◆ **EXERCISE AIM**:
The entries are to be given again in full. Every word must match.

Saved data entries
╔══
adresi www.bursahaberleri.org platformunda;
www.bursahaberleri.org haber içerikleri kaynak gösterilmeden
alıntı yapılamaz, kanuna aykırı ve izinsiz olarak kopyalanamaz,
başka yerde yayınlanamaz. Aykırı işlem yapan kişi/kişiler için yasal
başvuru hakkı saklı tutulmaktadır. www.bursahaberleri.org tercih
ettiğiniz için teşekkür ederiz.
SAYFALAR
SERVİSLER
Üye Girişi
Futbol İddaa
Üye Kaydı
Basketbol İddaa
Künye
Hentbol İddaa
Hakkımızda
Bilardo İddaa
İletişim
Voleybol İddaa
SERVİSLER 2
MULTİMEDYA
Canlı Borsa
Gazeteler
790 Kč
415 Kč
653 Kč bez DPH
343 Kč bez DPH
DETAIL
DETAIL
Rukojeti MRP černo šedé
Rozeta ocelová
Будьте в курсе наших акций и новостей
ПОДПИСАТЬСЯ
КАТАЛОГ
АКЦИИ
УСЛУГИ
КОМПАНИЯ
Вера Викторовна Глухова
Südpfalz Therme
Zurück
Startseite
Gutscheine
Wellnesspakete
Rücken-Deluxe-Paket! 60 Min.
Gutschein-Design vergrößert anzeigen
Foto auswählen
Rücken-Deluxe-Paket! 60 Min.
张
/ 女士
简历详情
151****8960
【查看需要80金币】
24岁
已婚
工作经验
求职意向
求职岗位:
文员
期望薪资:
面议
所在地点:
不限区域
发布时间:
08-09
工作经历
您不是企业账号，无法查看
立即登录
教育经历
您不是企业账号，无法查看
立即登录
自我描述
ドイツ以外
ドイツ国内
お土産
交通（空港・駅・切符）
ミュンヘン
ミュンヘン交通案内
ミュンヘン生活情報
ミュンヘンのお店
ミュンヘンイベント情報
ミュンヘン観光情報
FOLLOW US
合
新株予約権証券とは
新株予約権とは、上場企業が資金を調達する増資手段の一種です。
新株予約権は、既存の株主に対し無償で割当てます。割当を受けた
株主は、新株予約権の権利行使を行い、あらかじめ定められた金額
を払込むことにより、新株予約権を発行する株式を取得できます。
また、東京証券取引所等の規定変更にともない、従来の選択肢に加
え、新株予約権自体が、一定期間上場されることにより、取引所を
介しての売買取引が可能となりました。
╚══
◆ **RESPONSE TO THE TASK**:
adresi www.bursahaberleri.org platformunda;
www.bursahaberleri.org haber içerikleri kaynak gösterilmeden
alıntı yapılamaz, kanuna aykırı ve izinsiz olarak kopyalanamaz,
başka yerde yayınlanamaz. Aykırı işlem yapan kişi/kişiler için yasal
başvuru hakkı saklı tutulmaktadır. www.bursahaberleri.org tercih
ettiğiniz için teşekkür ederiz.
SAYFALAR
SERVİSLER
Üye Girişi
Futbol İddaa
Üye Kaydı
Basketbol İddaa
Künye
Hentbol İddaa
Hakkımızda
Bilardo İddaa
İletişim
Voleybol İddaa
SERVİSLER 2
MULTİMEDYA
Canlı Borsa
Gazeteler
790 Kč
415 Kč
653 Kč bez DPH
343 Kč bez DPH
DETAIL
DETAIL
Rukojeti MRP černo šedé
Rozeta ocelová
Будьте в курсе наших акций и новостей
ПОДПИСАТЬСЯ
КАТАЛОГ
АКЦИИ
УСЛУГИ
КОМПАНИЯ
Вера Викторовна Глухова
Südpfalz Therme
Zurück
Startseite
Gutscheine
Wellnesspakete
Rücken-Deluxe-Paket! 60 Min.
Gutschein-Design vergrößert anzeigen
Foto auswählen
Rücken-Deluxe-Paket! 60 Min.
张
/ 女士
简历详情
151****8960
【查看需要80金币】
24岁
已婚
工作经验
求职意向
求职岗位:
文员
期望薪资:
面议
所在地点:
不限区域
发布时间:
08-09
工作经历
您不是企业账号，无法查看
立即登录
教育经历
您不是企业账号，无法查看
立即登录
自我描述
ドイツ以外
ドイツ国内
お土産
交通（空港・駅・切符）
ミュンヘン
ミュンヘン交通案内
ミュンヘン生活情報
ミュンヘンのお店
ミュンヘンイベント情報
ミュンヘン観光情報
FOLLOW US
合
新株予約権証券とは
新株予約権とは、上場企業が資金を調達する増資手段の一種です。
新株予約権は、既存の株主に対し無償で割当てます。割当を受けた
株主は、新株予約権の権利行使を行い、あらかじめ定められた金額
を払込むことにより、新株予約権を発行する株式を取得できます。
また、東京証券取引所等の規定変更にともない、従来の選択肢に加
え、新株予約権自体が、一定期間上場されることにより、取引所を
介しての売買取引が可能となりました。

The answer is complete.